Face à la crise écologique que nous traversons, plus aucun doute ne persiste quant à notre responsabilité d’enclencher des changements concrets. Pourtant, force est de constater que l’action n’est pas à la hauteur, tant s’en faut.
Après une COP 28 à l’issue mitigée, la question mérite d’être à nouveau posée : comment expliquer un tel paradoxe ? Et comment s’y confronter ? Décryptage philosophique avec Sophie Berlioz, manager senior.
D’où vient l’inaction face au désastre écologique ?
Sophie Berlioz : Les difficultés pour impulser des actions en faveur de l’écologie renvoient à leur lien étroit à nos modes de vie, de consommation et plus globalement au système de l’économie de marché globalisée. Nous savons aujourd’hui qu’à côté des promesses de progrès de la modernité se nichent toutes sortes de maux : pollution, creusement des inégalités, catastrophes industrielles ou nucléaires, menaces sur l’environnement…. Ces dommages collatéraux ont pu générer une forme de désenchantement, qu’Ulrich Beck qualifie dans la Société du risque de « rupture à l’intérieur de la modernité ».
Comment cette rupture se traduit-elle concrètement ?
S. B : Elle passe avant tout par une perte de confiance d’une partie de la population envers la rationalité scientifique et technique. Aujourd’hui, les dimensions de progrès, de techniques et de science ne font plus pleinement consensus. Et c’est cette défiance même qui explique en partie les raisons pour lesquelles la perception sociale du risque écologique diffère de sa définition rationnelle. Le phénomène est perçu intellectuellement, mais il n’est pas reconnu ni vécu dans sa dimension émotionnelle. Dénié ou pour le moins relativisé, sans doute du fait de son caractère lointain face à l’imminence d’autres risques liés aux conditions de travail, aux inégalités, au sous-développement d’une grande partie du monde… Le court-terme offre suffisamment de raisons pour empêcher la projection.

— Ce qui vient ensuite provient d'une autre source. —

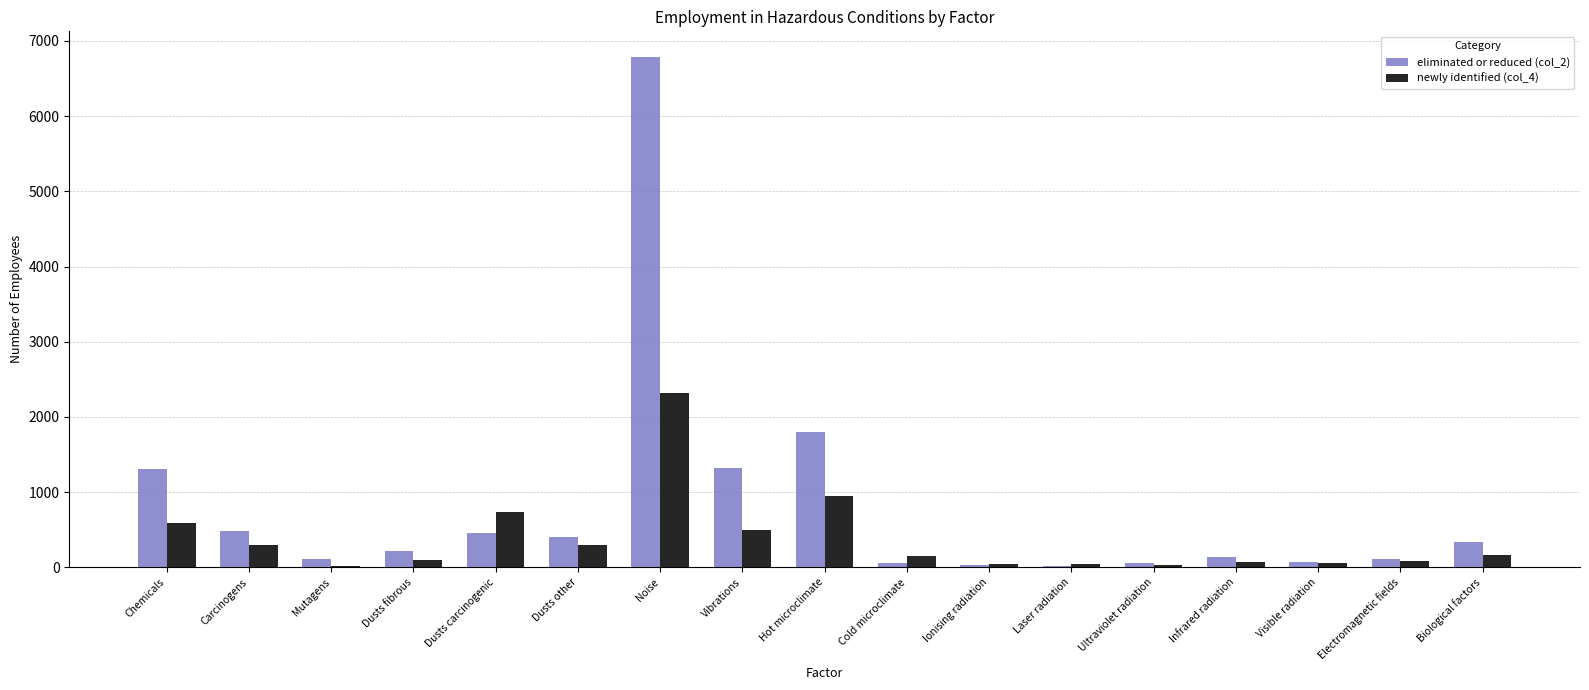

How many series are shown in this chart?

2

Alors comment faire le lien entre les deux systèmes économiques et écologiques ?
S. B : En épousant très certainement la culture de la synthèse et du dépassement soufflée parla dialectique d’Hegel. C’est-à-dire en considérant que l’un et l’autre ne s’opposent pas mais sont indissociables. Pour les entreprises, la culture du dépassement prendrait la forme d’un devoir de vigilance vis-à-vis de leurs parties prenantes (salariés, consommateurs, environnement). Autrement dit, cette réconciliation, qui commence à être impulsée par les pouvoirs publics (mais dont les marges de manoeuvre sont modérées) passe par la responsabilité sociale et sociétale des entreprises. Ce que Hans Jonas définit dans son éthique de responsabilité par un impératif catégorique : « Agis de telle sorte que ton action soit compatible avec la permanence d’une vie authentiquement humaine ». Le chemin vers l’application de cet impératif passe donc par nécessairement par l’action des entreprises et par une réflexion profonde sur leurs impacts sur leurs environnements. À la fois écologiques et sociaux.